___ Exercise data
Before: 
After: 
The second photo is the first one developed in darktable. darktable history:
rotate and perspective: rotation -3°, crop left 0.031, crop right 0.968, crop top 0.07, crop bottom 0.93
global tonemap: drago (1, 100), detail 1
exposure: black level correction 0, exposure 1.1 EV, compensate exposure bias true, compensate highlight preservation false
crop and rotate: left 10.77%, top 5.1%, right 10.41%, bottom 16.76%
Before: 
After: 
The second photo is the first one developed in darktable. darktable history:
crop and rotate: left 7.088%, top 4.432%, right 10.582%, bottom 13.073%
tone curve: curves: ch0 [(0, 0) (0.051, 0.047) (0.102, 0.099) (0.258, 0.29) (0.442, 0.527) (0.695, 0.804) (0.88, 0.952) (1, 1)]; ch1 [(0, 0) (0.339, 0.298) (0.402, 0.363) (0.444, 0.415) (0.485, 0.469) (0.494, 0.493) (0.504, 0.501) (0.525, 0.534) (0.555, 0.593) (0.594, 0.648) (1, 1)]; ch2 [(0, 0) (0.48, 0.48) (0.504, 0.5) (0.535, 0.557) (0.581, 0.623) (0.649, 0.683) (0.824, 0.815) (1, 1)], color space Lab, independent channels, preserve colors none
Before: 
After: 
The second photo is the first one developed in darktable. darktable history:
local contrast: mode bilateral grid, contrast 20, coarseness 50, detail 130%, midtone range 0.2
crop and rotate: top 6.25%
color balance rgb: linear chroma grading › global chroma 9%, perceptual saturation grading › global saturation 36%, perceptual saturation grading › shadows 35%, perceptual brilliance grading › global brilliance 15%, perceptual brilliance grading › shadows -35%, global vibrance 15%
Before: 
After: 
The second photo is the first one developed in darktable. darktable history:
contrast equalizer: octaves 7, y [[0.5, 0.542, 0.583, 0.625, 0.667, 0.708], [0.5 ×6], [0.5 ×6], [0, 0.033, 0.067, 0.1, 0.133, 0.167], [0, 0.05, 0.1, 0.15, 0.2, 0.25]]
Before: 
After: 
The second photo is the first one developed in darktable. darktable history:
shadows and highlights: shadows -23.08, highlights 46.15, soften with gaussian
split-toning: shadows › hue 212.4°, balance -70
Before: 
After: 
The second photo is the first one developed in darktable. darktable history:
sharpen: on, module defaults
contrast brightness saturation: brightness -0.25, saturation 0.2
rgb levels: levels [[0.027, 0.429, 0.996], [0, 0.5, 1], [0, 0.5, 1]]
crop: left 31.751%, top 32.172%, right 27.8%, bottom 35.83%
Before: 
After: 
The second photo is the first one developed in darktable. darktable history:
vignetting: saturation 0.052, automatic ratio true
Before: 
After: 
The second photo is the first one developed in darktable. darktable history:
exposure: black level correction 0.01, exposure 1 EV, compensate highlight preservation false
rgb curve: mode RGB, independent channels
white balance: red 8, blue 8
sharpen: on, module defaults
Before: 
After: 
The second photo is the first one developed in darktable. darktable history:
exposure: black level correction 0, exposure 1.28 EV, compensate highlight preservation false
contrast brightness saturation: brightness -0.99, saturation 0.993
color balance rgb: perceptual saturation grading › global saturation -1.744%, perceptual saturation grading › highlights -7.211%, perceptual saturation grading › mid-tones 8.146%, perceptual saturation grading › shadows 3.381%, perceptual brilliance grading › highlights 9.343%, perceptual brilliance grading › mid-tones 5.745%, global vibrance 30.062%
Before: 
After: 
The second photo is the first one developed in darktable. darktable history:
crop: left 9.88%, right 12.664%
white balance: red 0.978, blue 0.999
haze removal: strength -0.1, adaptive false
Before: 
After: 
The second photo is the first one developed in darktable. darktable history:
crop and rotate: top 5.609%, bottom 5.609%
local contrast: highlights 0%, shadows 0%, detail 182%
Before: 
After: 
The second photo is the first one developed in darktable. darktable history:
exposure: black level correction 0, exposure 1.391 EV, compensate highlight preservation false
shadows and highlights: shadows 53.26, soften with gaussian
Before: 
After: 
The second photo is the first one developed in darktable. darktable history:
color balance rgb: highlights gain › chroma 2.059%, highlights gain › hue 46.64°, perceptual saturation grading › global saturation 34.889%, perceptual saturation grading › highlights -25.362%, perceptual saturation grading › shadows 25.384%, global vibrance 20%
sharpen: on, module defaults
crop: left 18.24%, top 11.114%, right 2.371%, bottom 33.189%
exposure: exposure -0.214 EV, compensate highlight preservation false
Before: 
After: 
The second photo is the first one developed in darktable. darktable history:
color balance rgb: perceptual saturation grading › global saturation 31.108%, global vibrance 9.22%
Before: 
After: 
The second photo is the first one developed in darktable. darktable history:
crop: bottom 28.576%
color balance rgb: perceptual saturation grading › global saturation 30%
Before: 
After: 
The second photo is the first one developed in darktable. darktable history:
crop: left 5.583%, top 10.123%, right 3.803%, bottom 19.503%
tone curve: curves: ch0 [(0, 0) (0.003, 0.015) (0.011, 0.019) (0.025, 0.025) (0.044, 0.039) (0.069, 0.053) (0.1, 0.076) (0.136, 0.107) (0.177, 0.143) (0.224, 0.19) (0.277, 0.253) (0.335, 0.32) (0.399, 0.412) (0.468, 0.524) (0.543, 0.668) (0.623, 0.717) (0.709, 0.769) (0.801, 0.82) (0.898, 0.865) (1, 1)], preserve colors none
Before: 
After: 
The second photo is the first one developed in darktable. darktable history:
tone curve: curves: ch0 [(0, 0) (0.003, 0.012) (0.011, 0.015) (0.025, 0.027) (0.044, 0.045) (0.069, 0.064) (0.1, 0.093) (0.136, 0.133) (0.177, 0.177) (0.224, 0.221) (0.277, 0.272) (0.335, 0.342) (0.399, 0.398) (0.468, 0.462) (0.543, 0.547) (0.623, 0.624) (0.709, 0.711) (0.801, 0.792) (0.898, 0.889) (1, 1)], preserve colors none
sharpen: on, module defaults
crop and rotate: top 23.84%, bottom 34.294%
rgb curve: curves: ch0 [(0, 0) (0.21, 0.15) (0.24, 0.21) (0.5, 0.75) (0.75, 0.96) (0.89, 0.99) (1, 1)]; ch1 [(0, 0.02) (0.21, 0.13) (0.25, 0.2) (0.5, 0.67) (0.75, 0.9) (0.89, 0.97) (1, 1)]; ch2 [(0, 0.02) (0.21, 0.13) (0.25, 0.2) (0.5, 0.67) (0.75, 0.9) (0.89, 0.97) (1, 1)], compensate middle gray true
______
Exercise. Express all of the lines above as a JSON list of strings, with one string per line and any blank lines left out.

Completed task.
[
  "Before: ",
  "After: ",
  "The second photo is the first one developed in darktable. darktable history:",
  "rotate and perspective: rotation -3°, crop left 0.031, crop right 0.968, crop top 0.07, crop bottom 0.93",
  "global tonemap: drago (1, 100), detail 1",
  "exposure: black level correction 0, exposure 1.1 EV, compensate exposure bias true, compensate highlight preservation false",
  "crop and rotate: left 10.77%, top 5.1%, right 10.41%, bottom 16.76%",
  "Before: ",
  "After: ",
  "The second photo is the first one developed in darktable. darktable history:",
  "crop and rotate: left 7.088%, top 4.432%, right 10.582%, bottom 13.073%",
  "tone curve: curves: ch0 [(0, 0) (0.051, 0.047) (0.102, 0.099) (0.258, 0.29) (0.442, 0.527) (0.695, 0.804) (0.88, 0.952) (1, 1)]; ch1 [(0, 0) (0.339, 0.298) (0.402, 0.363) (0.444, 0.415) (0.485, 0.469) (0.494, 0.493) (0.504, 0.501) (0.525, 0.534) (0.555, 0.593) (0.594, 0.648) (1, 1)]; ch2 [(0, 0) (0.48, 0.48) (0.504, 0.5) (0.535, 0.557) (0.581, 0.623) (0.649, 0.683) (0.824, 0.815) (1, 1)], color space Lab, independent channels, preserve colors none",
  "Before: ",
  "After: ",
  "The second photo is the first one developed in darktable. darktable history:",
  "local contrast: mode bilateral grid, contrast 20, coarseness 50, detail 130%, midtone range 0.2",
  "crop and rotate: top 6.25%",
  "color balance rgb: linear chroma grading › global chroma 9%, perceptual saturation grading › global saturation 36%, perceptual saturation grading › shadows 35%, perceptual brilliance grading › global brilliance 15%, perceptual brilliance grading › shadows -35%, global vibrance 15%",
  "Before: ",
  "After: ",
  "The second photo is the first one developed in darktable. darktable history:",
  "contrast equalizer: octaves 7, y [[0.5, 0.542, 0.583, 0.625, 0.667, 0.708], [0.5 ×6], [0.5 ×6], [0, 0.033, 0.067, 0.1, 0.133, 0.167], [0, 0.05, 0.1, 0.15, 0.2, 0.25]]",
  "Before: ",
  "After: ",
  "The second photo is the first one developed in darktable. darktable history:",
  "shadows and highlights: shadows -23.08, highlights 46.15, soften with gaussian",
  "split-toning: shadows › hue 212.4°, balance -70",
  "Before: ",
  "After: ",
  "The second photo is the first one developed in darktable. darktable history:",
  "sharpen: on, module defaults",
  "contrast brightness saturation: brightness -0.25, saturation 0.2",
  "rgb levels: levels [[0.027, 0.429, 0.996], [0, 0.5, 1], [0, 0.5, 1]]",
  "crop: left 31.751%, top 32.172%, right 27.8%, bottom 35.83%",
  "Before: ",
  "After: ",
  "The second photo is the first one developed in darktable. darktable history:",
  "vignetting: saturation 0.052, automatic ratio true",
  "Before: ",
  "After: ",
  "The second photo is the first one developed in darktable. darktable history:",
  "exposure: black level correction 0.01, exposure 1 EV, compensate highlight preservation false",
  "rgb curve: mode RGB, independent channels",
  "white balance: red 8, blue 8",
  "sharpen: on, module defaults",
  "Before: ",
  "After: ",
  "The second photo is the first one developed in darktable. darktable history:",
  "exposure: black level correction 0, exposure 1.28 EV, compensate highlight preservation false",
  "contrast brightness saturation: brightness -0.99, saturation 0.993",
  "color balance rgb: perceptual saturation grading › global saturation -1.744%, perceptual saturation grading › highlights -7.211%, perceptual saturation grading › mid-tones 8.146%, perceptual saturation grading › shadows 3.381%, perceptual brilliance grading › highlights 9.343%, perceptual brilliance grading › mid-tones 5.745%, global vibrance 30.062%",
  "Before: ",
  "After: ",
  "The second photo is the first one developed in darktable. darktable history:",
  "crop: left 9.88%, right 12.664%",
  "white balance: red 0.978, blue 0.999",
  "haze removal: strength -0.1, adaptive false",
  "Before: ",
  "After: ",
  "The second photo is the first one developed in darktable. darktable history:",
  "crop and rotate: top 5.609%, bottom 5.609%",
  "local contrast: highlights 0%, shadows 0%, detail 182%",
  "Before: ",
  "After: ",
  "The second photo is the first one developed in darktable. darktable history:",
  "exposure: black level correction 0, exposure 1.391 EV, compensate highlight preservation false",
  "shadows and highlights: shadows 53.26, soften with gaussian",
  "Before: ",
  "After: ",
  "The second photo is the first one developed in darktable. darktable history:",
  "color balance rgb: highlights gain › chroma 2.059%, highlights gain › hue 46.64°, perceptual saturation grading › global saturation 34.889%, perceptual saturation grading › highlights -25.362%, perceptual saturation grading › shadows 25.384%, global vibrance 20%",
  "sharpen: on, module defaults",
  "crop: left 18.24%, top 11.114%, right 2.371%, bottom 33.189%",
  "exposure: exposure -0.214 EV, compensate highlight preservation false",
  "Before: ",
  "After: ",
  "The second photo is the first one developed in darktable. darktable history:",
  "color balance rgb: perceptual saturation grading › global saturation 31.108%, global vibrance 9.22%",
  "Before: ",
  "After: ",
  "The second photo is the first one developed in darktable. darktable history:",
  "crop: bottom 28.576%",
  "color balance rgb: perceptual saturation grading › global saturation 30%",
  "Before: ",
  "After: ",
  "The second photo is the first one developed in darktable. darktable history:",
  "crop: left 5.583%, top 10.123%, right 3.803%, bottom 19.503%",
  "tone curve: curves: ch0 [(0, 0) (0.003, 0.015) (0.011, 0.019) (0.025, 0.025) (0.044, 0.039) (0.069, 0.053) (0.1, 0.076) (0.136, 0.107) (0.177, 0.143) (0.224, 0.19) (0.277, 0.253) (0.335, 0.32) (0.399, 0.412) (0.468, 0.524) (0.543, 0.668) (0.623, 0.717) (0.709, 0.769) (0.801, 0.82) (0.898, 0.865) (1, 1)], preserve colors none",
  "Before: ",
  "After: ",
  "The second photo is the first one developed in darktable. darktable history:",
  "tone curve: curves: ch0 [(0, 0) (0.003, 0.012) (0.011, 0.015) (0.025, 0.027) (0.044, 0.045) (0.069, 0.064) (0.1, 0.093) (0.136, 0.133) (0.177, 0.177) (0.224, 0.221) (0.277, 0.272) (0.335, 0.342) (0.399, 0.398) (0.468, 0.462) (0.543, 0.547) (0.623, 0.624) (0.709, 0.711) (0.801, 0.792) (0.898, 0.889) (1, 1)], preserve colors none",
  "sharpen: on, module defaults",
  "crop and rotate: top 23.84%, bottom 34.294%",
  "rgb curve: curves: ch0 [(0, 0) (0.21, 0.15) (0.24, 0.21) (0.5, 0.75) (0.75, 0.96) (0.89, 0.99) (1, 1)]; ch1 [(0, 0.02) (0.21, 0.13) (0.25, 0.2) (0.5, 0.67) (0.75, 0.9) (0.89, 0.97) (1, 1)]; ch2 [(0, 0.02) (0.21, 0.13) (0.25, 0.2) (0.5, 0.67) (0.75, 0.9) (0.89, 0.97) (1, 1)], compensate middle gray true"
]